I remember Kristin Scott Thomas and her austere beauty from Four Weddings and a Funeral. Her character's love for Hugh Grant's character went unrequited. Here, she still possesses that same graveness in addition to boasting her French fluency--ooh la la.
The opening scene pans to Juliette (Kristin Scott Thomas). The camera closes in on her face--make-up-free, haggard, lacking emotion. It's clear she is waiting, but for whom? And why?
Juliette has just been released from prison where she's served 15 years for killing her then six-year-old son. Juliette's sister, Léa (Elsa Zylberstein), shows up to take her to Léa's. Although we don't yet know what happened, Léa is clearly full of joy and happy to have her sister back, but the nagging question remains...why did Juliette commit this heinous crime? We soon learn that Juliette's husband testified against her, her parents shunned her and her sister was brainwashed against her only sibling. Léa's husband isn't keen on having Juliette in their home with their two kids.
The first hour drags. I love that foreign films take their time telling stories, but there is a fine line. Almost as soon as the second hour kicked in, the movie picked up. The pieces began tying together. The sisters start getting past the informal, polite conversations into the nitty gritty. One felt shut out; the other abandoned. As they rebuild their relationship, Juliette struggles with integrating back into the world--work, men and friends. How does she explain her absence and sudden re-appearance? Eventually, you learn what happened with her son.

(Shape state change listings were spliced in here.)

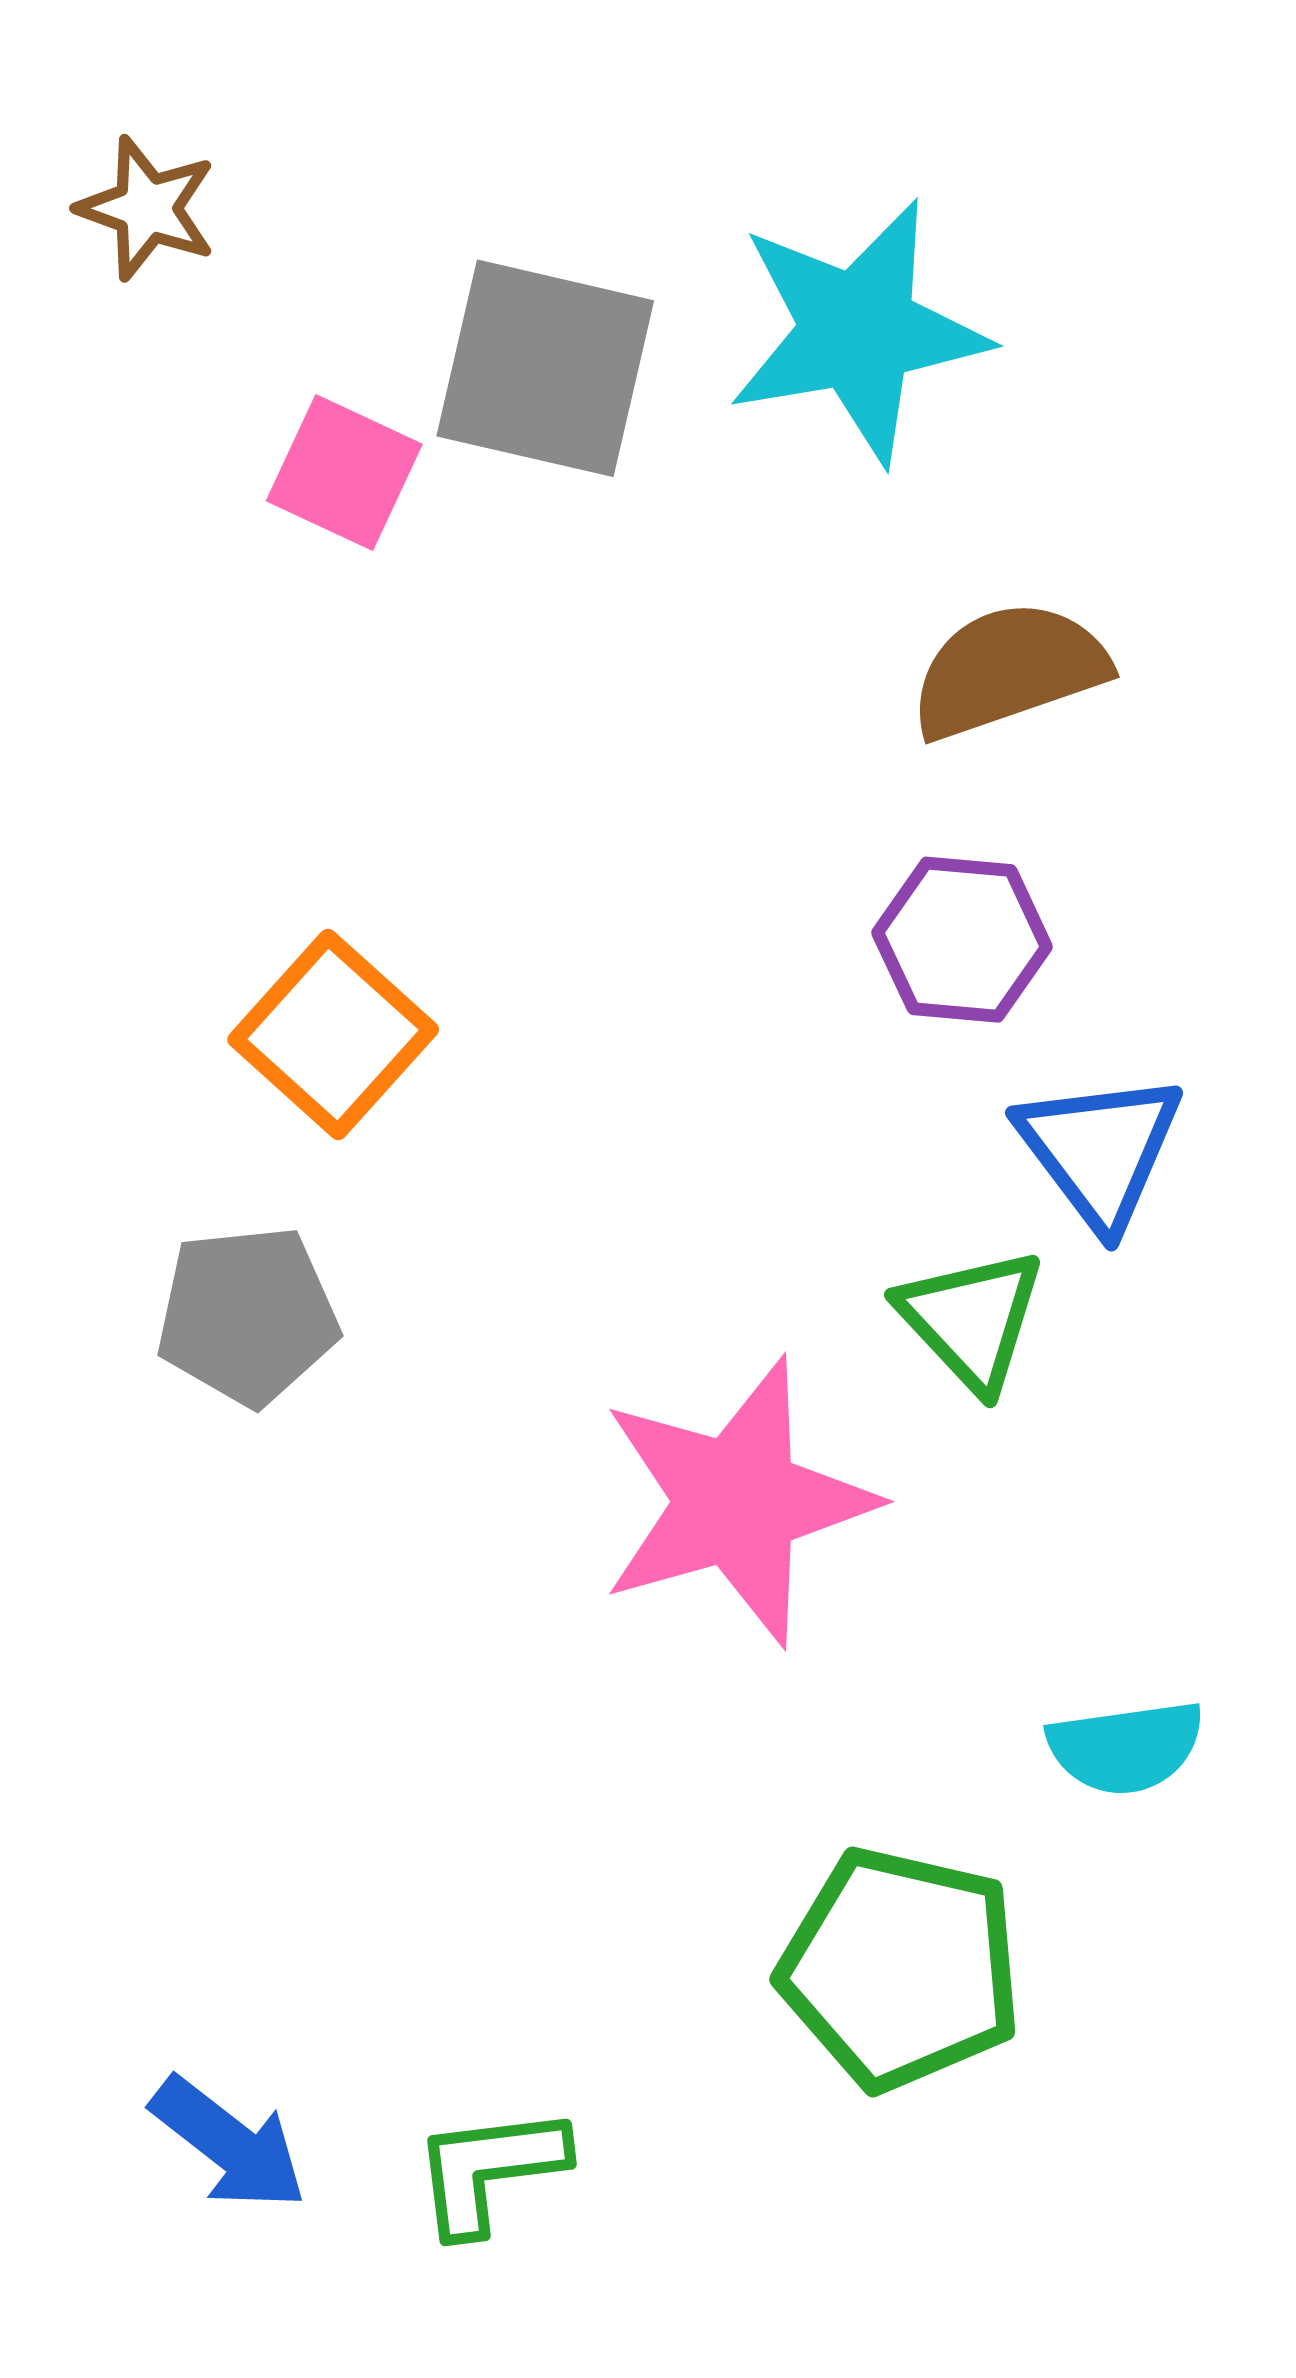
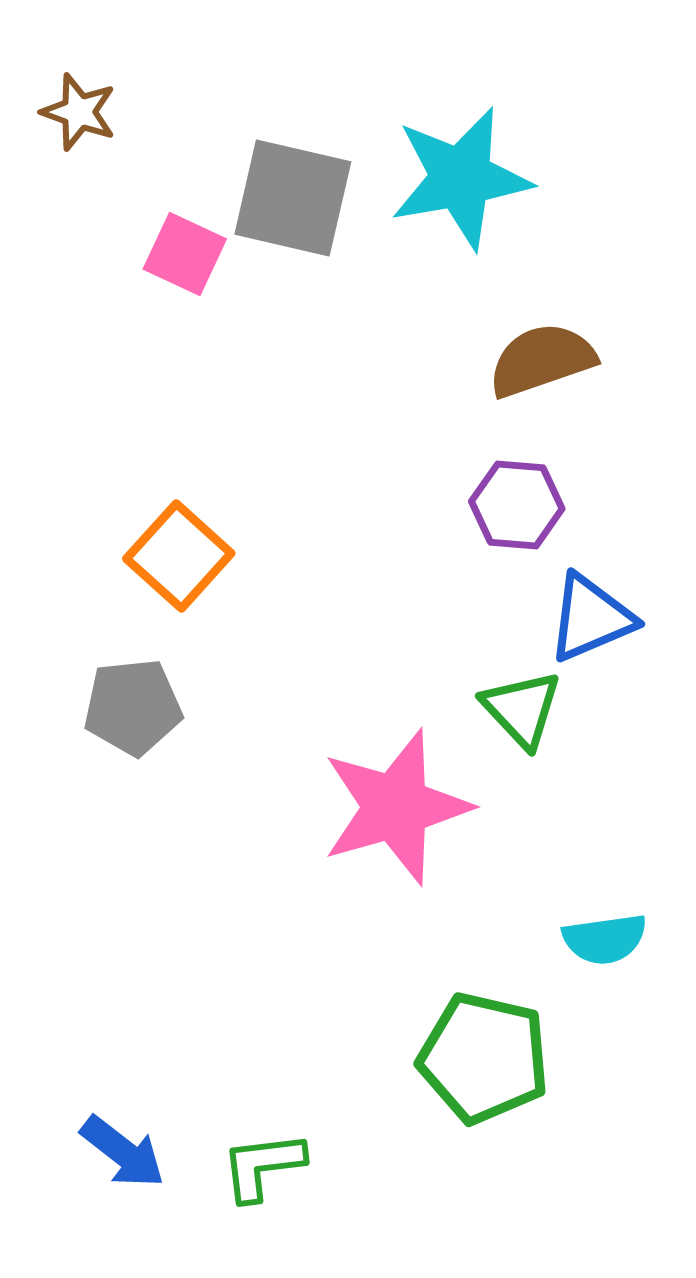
blue triangle: (1100, 1150) -> (591, 618), turned 44

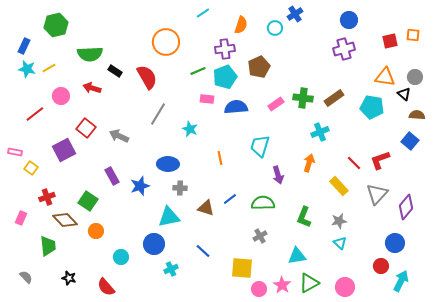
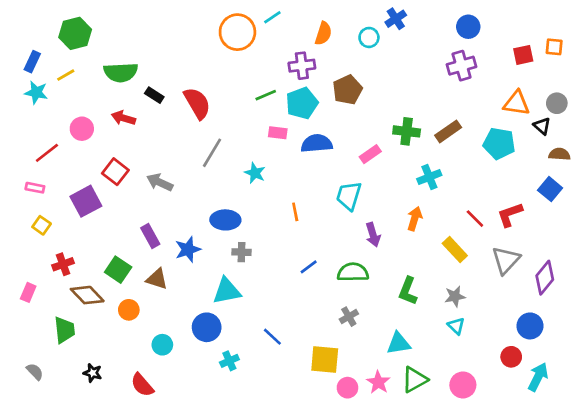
orange circle: (166, 42) -> (237, 32), moved
yellow line: (49, 68) -> (66, 75), moved
pink rectangle: (276, 104) -> (370, 154), moved
pink rectangle: (15, 152) -> (35, 188), moved
brown triangle: (206, 208) -> (157, 279), moved

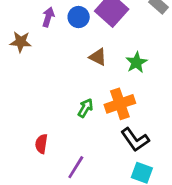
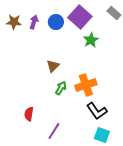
brown star: (21, 42) -> (14, 22), moved
brown triangle: (98, 57) -> (53, 66), moved, turned 48
green star: (136, 62) -> (91, 40), moved

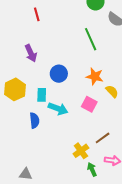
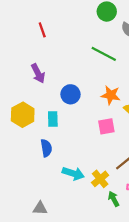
green line: (91, 39) -> (104, 54), turned -35
pink square: (89, 104) -> (106, 126), turned -35
cyan arrow: (58, 109) -> (73, 173), moved

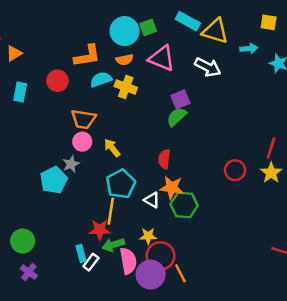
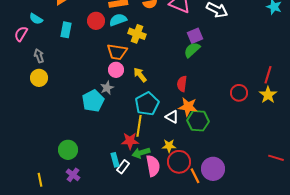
cyan semicircle: (101, 80) -> (118, 20), moved
yellow cross: (126, 87) -> (137, 34), moved
purple circle: (151, 275) -> (213, 169), moved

The movie delves into themes of connection, dreams and lost hopes. The acting is terrific. The turmoil felt by the sisters and a few secondary characters who become close to them is palpable. However, the movie could have easily been edited down 30 minutes. While I enjoyed it, it was too built up by the time I saw it and in the first hour, I lost some focus. This movie was nominated for two Golden Globes and heaps of other awards, so maybe I'm just a blowhard.